The Pomeroy's August vacation went more smoothly that they'd ever dreamed possible, Andy and Kaiser handling the trip with mutual grace. Then, mid-autumn, Kaiser fell sick. "He was out of commission for about a week, bed rest on the vets orders," says Hope. "That's when I realized how much he helps me. Wal-Mart was a nightmare all over again. Andy touching everything, screaming, running off. He had really bad days at school that week, and he couldn't come home and do "Lap up" with Kaiser, so he was a handful all evening."
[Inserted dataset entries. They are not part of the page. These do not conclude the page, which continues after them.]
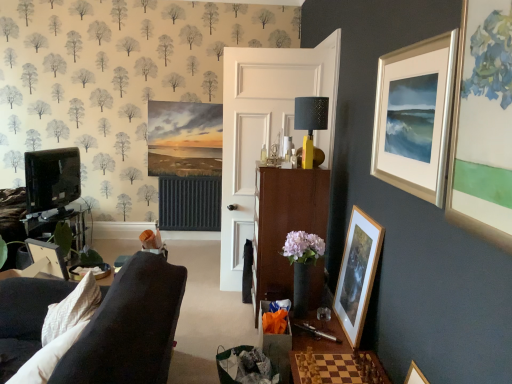
Question: Should I look upward or downward to see yellow matte/black textured lampshade at center?

Choices:
 (A) up
 (B) down

Answer: (A)

Question: From a real-world perspective, is wooden picture frame at lower right, which is the first picture frame in bottom-to-top order, located higher than white wood door at center?

Choices:
 (A) no
 (B) yes

Answer: (A)

Question: From the image's perspective, would you say wooden picture frame at lower right, acting as the 3th picture frame starting from the top, is shown under white wood door at center?

Choices:
 (A) yes
 (B) no

Answer: (A)

Question: Does wooden picture frame at lower right, the second picture frame viewed from the right, have a larger size compared to white wood door at center?

Choices:
 (A) no
 (B) yes

Answer: (A)

Question: Does wooden picture frame at lower right, the second picture frame viewed from the right, touch white wood door at center?

Choices:
 (A) no
 (B) yes

Answer: (A)

Question: Could you tell me if wooden picture frame at lower right, which is the first picture frame in bottom-to-top order, is turned towards white wood door at center?

Choices:
 (A) yes
 (B) no

Answer: (B)

Question: Does wooden picture frame at lower right, the second picture frame viewed from the right, have a lesser height compared to white wood door at center?

Choices:
 (A) no
 (B) yes

Answer: (B)

Question: Is yellow matte/black textured lampshade at center at the left side of wooden chessboard at lower center?

Choices:
 (A) no
 (B) yes

Answer: (B)

Question: Is yellow matte/black textured lampshade at center shorter than wooden chessboard at lower center?

Choices:
 (A) yes
 (B) no

Answer: (B)

Question: Considering the relative sizes of yellow matte/black textured lampshade at center and wooden chessboard at lower center in the image provided, is yellow matte/black textured lampshade at center wider than wooden chessboard at lower center?

Choices:
 (A) no
 (B) yes

Answer: (A)

Question: From the image's perspective, is yellow matte/black textured lampshade at center located above wooden chessboard at lower center?

Choices:
 (A) yes
 (B) no

Answer: (A)

Question: Is yellow matte/black textured lampshade at center taller than wooden chessboard at lower center?

Choices:
 (A) yes
 (B) no

Answer: (A)

Question: From the image's perspective, is yellow matte/black textured lampshade at center located beneath wooden chessboard at lower center?

Choices:
 (A) no
 (B) yes

Answer: (A)

Question: Is wooden picture frame at left, the 3th picture frame when ordered from right to left, bigger than matte black tv stand at left?

Choices:
 (A) yes
 (B) no

Answer: (B)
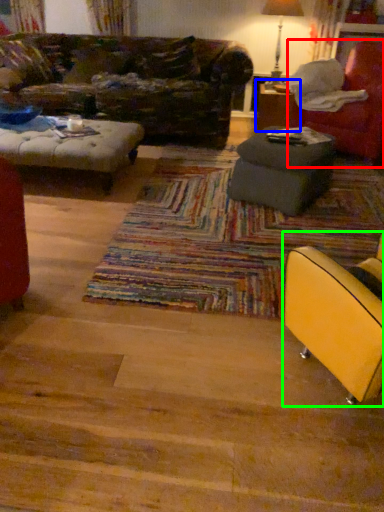
Question: Which is nearer to the chair (highlighted by a red box)? table (highlighted by a blue box) or chair (highlighted by a green box).

Choices:
 (A) table
 (B) chair

Answer: (A)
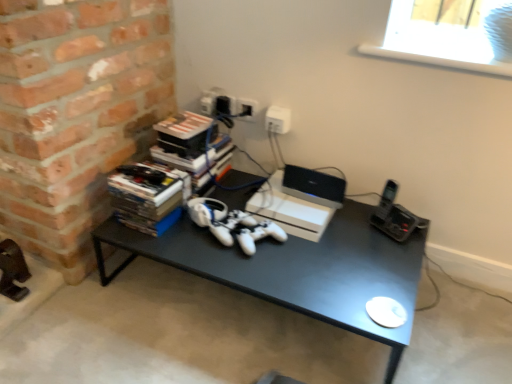
Question: Is point (269, 117) positioned closer to the camera than point (473, 16)?

Choices:
 (A) closer
 (B) farther

Answer: (A)

Question: Is white plastic electric outlet at upper center spatially inside white plastic window screen at upper right, or outside of it?

Choices:
 (A) outside
 (B) inside

Answer: (A)

Question: Based on their relative distances, which object is farther from the white matte gaming console at center?

Choices:
 (A) hardcover books at left
 (B) white plastic electric outlet at upper center
 (C) white plastic window screen at upper right
 (D) black matte desk at center
 (E) white plastic laptop at center

Answer: (C)

Question: Which object is the farthest from the white matte gaming console at center?

Choices:
 (A) black matte desk at center
 (B) white plastic window screen at upper right
 (C) white plastic electric outlet at upper center
 (D) hardcover books at left
 (E) white plastic laptop at center

Answer: (B)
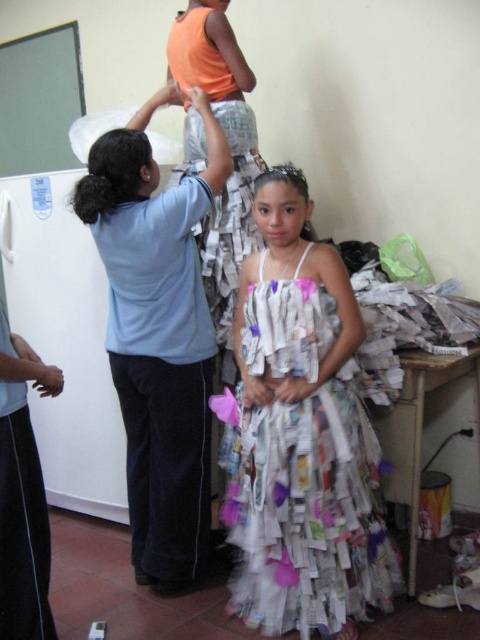
From the picture: Between recycled paper dress at center and matte blue shirt at upper left, which one is positioned higher?

matte blue shirt at upper left is above.

Can you confirm if recycled paper dress at center is smaller than matte blue shirt at upper left?

Correct, recycled paper dress at center occupies less space than matte blue shirt at upper left.

What do you see at coordinates (301, 435) in the screenshot?
I see `recycled paper dress at center` at bounding box center [301, 435].

At what (x,y) coordinates should I click in order to perform the action: click on recycled paper dress at center. Please return your answer as a coordinate pair (x, y). This screenshot has width=480, height=640. Looking at the image, I should click on (301, 435).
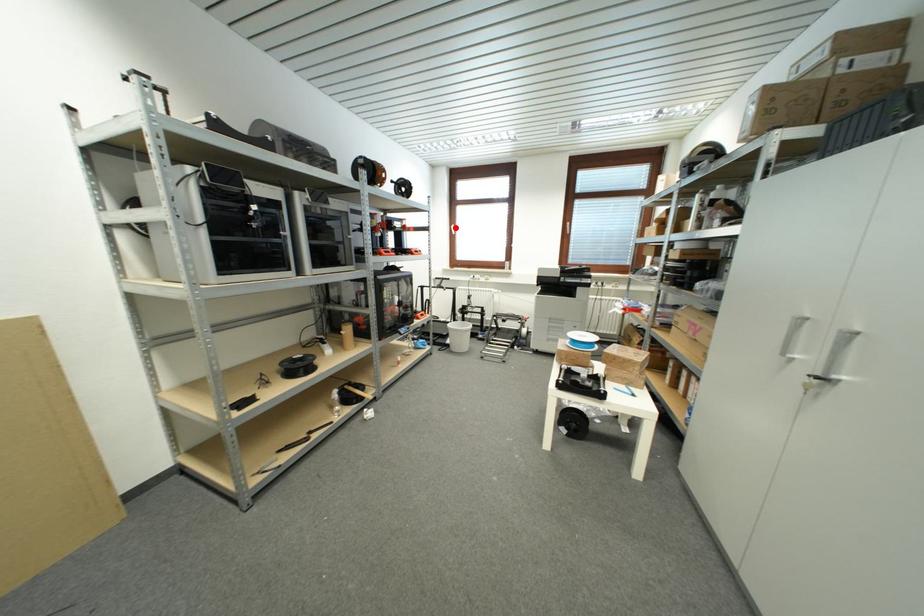
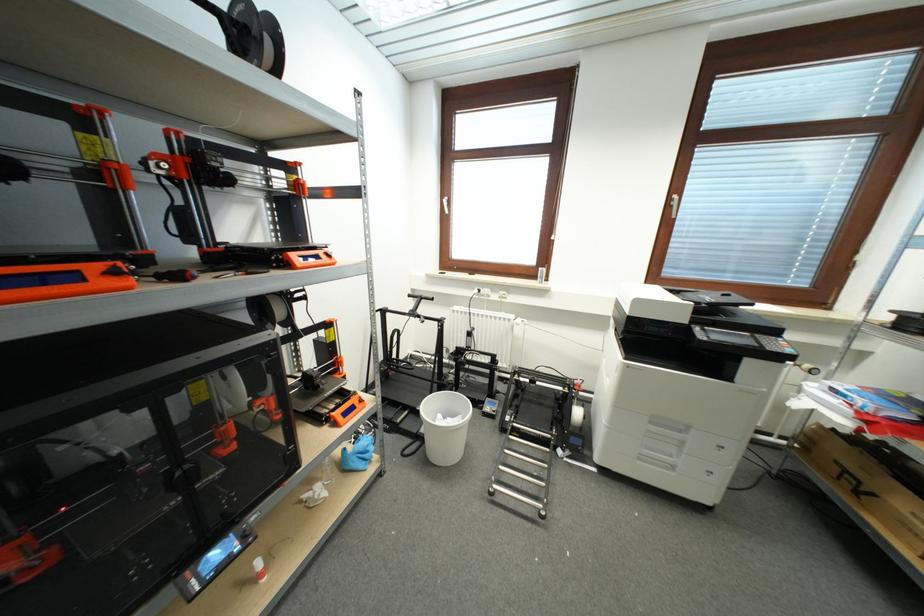
Locate, in the second image, the point that corresponds to the highlighted location in the first image.

(446, 200)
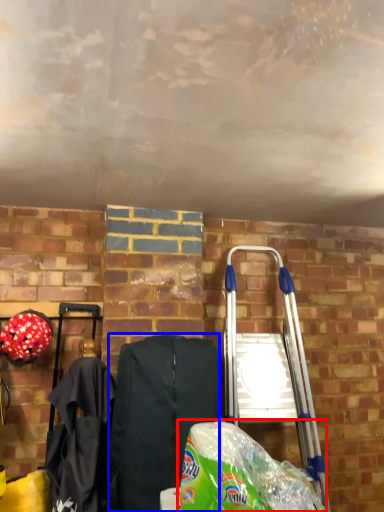
Question: Which of the following is the farthest to the observer, grocery bag (highlighted by a red box) or folding chair (highlighted by a blue box)?

Choices:
 (A) grocery bag
 (B) folding chair

Answer: (B)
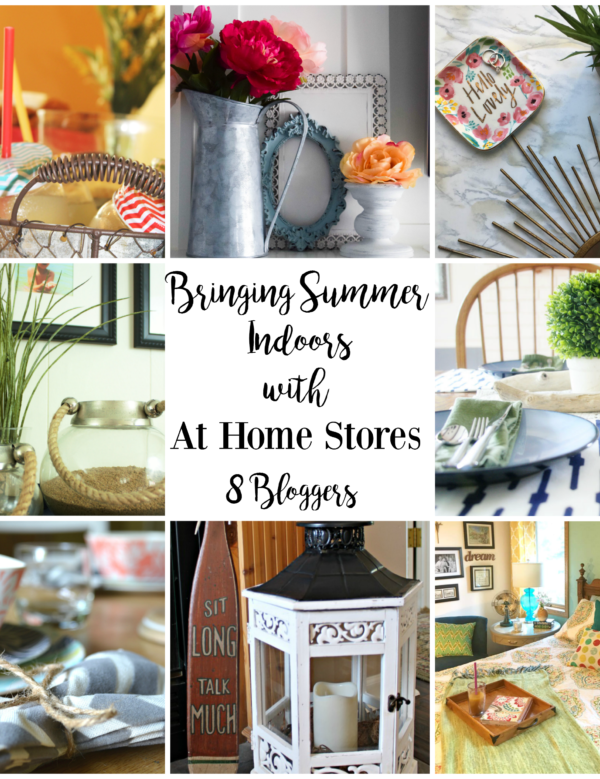
Identify the location of tied napkins. This screenshot has height=779, width=600. (106, 707), (109, 678).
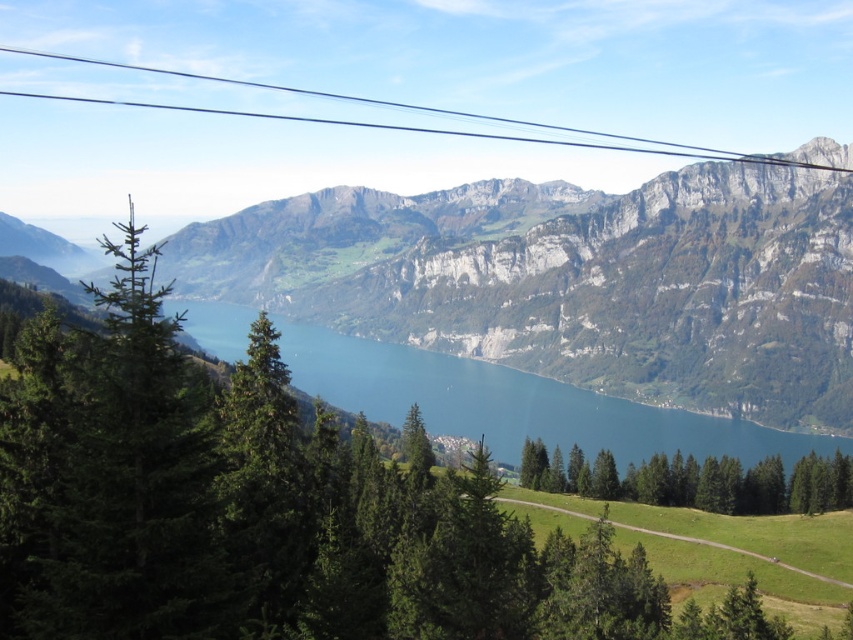
In the scene shown: You are standing at the point labeled as point (x=695, y=481) in the image. What is the nearest object to you in the scene?

The nearest object to you at point (x=695, y=481) is the green matte tree at center.

You are planning to hang a decorative banner between the green matte tree at center and the black wire at upper center. Based on their sizes, which object would require more space for the banner?

The black wire at upper center requires more space for the banner because it occupies more space than the green matte tree at center.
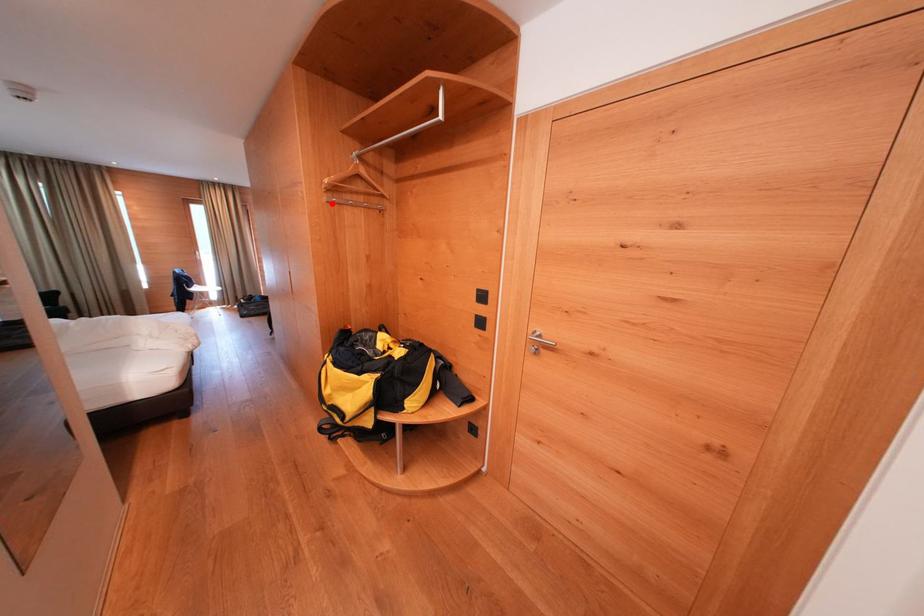
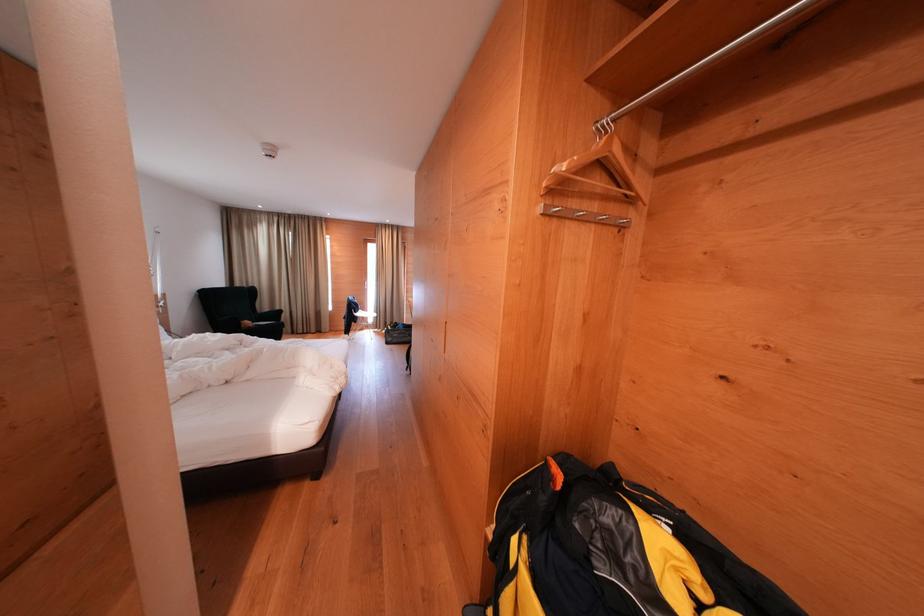
The point at the highlighted location is marked in the first image. Where is the corresponding point in the second image?

(546, 213)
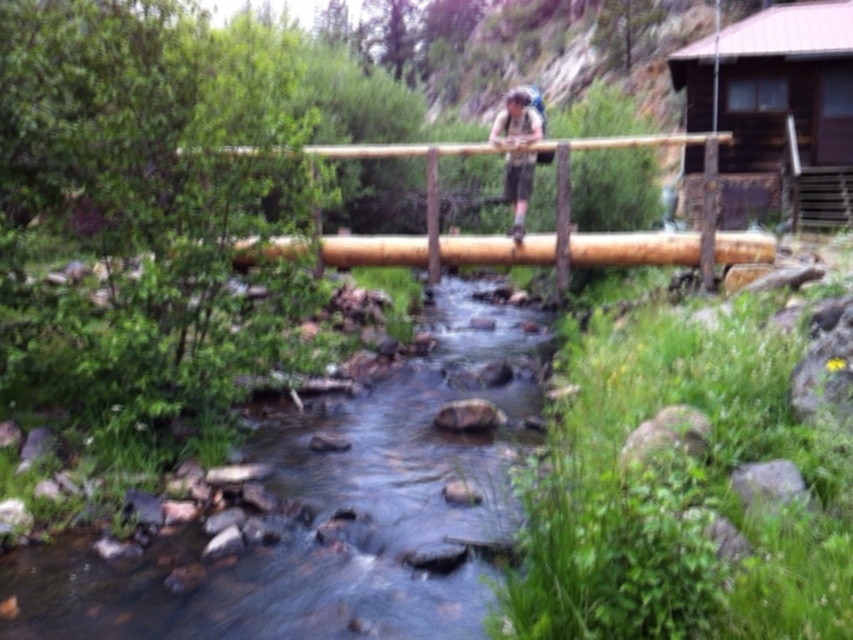
Is clear water at center closer to camera compared to brown wooden pole at upper right?

That is True.

This screenshot has width=853, height=640. What do you see at coordinates (328, 516) in the screenshot?
I see `clear water at center` at bounding box center [328, 516].

Where is `clear water at center`? This screenshot has width=853, height=640. clear water at center is located at coordinates (328, 516).

Does matte gray backpack at center appear under brown wooden pole at upper right?

Correct, matte gray backpack at center is located below brown wooden pole at upper right.

Is point (520, 236) closer to camera compared to point (717, 118)?

That is True.

Locate an element on the screen. The width and height of the screenshot is (853, 640). matte gray backpack at center is located at coordinates (515, 120).

How far apart are brown wooden cabin at upper right and brown wooden rail at center?

brown wooden cabin at upper right and brown wooden rail at center are 11.79 feet apart.

Is point (833, 1) less distant than point (573, 248)?

No.

Who is more forward, (764, 209) or (518, 148)?

Point (518, 148)

Locate an element on the screen. Image resolution: width=853 pixels, height=640 pixels. brown wooden cabin at upper right is located at coordinates (787, 113).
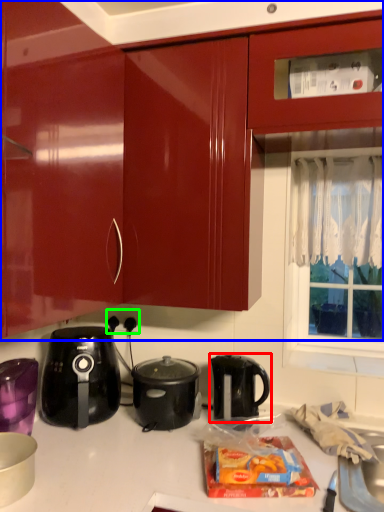
Question: Which object is positioned closest to kettle (highlighted by a red box)? Select from cabinetry (highlighted by a blue box) and electric outlet (highlighted by a green box).

Choices:
 (A) cabinetry
 (B) electric outlet

Answer: (B)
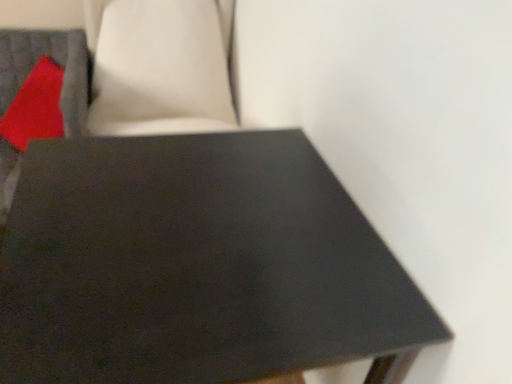
Question: Considering the positions of matte black table at center and matte red pillow at upper left in the image, is matte black table at center wider or thinner than matte red pillow at upper left?

Choices:
 (A) wide
 (B) thin

Answer: (A)

Question: Is point coord(122,268) closer or farther from the camera than point coord(20,148)?

Choices:
 (A) closer
 (B) farther

Answer: (A)

Question: Looking at the image, does matte black table at center seem bigger or smaller compared to matte red pillow at upper left?

Choices:
 (A) big
 (B) small

Answer: (A)

Question: In terms of size, does matte red pillow at upper left appear bigger or smaller than matte black table at center?

Choices:
 (A) small
 (B) big

Answer: (A)

Question: From a real-world perspective, is matte red pillow at upper left above or below matte black table at center?

Choices:
 (A) above
 (B) below

Answer: (A)

Question: Relative to matte black table at center, is matte red pillow at upper left in front or behind?

Choices:
 (A) behind
 (B) front

Answer: (A)

Question: Visually, is matte red pillow at upper left positioned to the left or to the right of matte black table at center?

Choices:
 (A) left
 (B) right

Answer: (A)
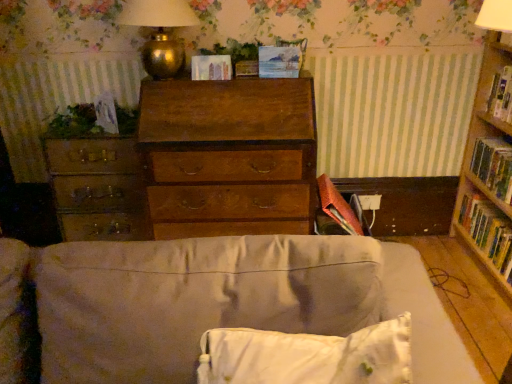
Locate an element on the screen. vacant region to the left of pastel blue paper at center, which ranks as the 3th paperback book in bottom-to-top order is located at coordinates (246, 77).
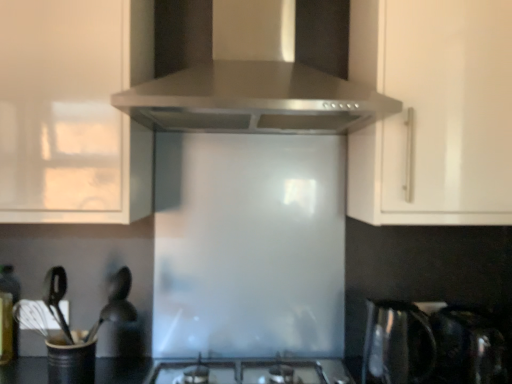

Hope practically brought food on a tray, she was so eager to have the dog's help again. "I had him lying on our bed in front of a fan because he was so hot," she admits. "I gave him ice pops and crushed ice and I rubbed creamy baby oil on his feet to relax him because he panicked when he coughed."
The following Monday, Kaiser bounded back to work, healthy as ever. Calm was restored to the family's daily routine.
"Guess we did need a dog," murmured Brad.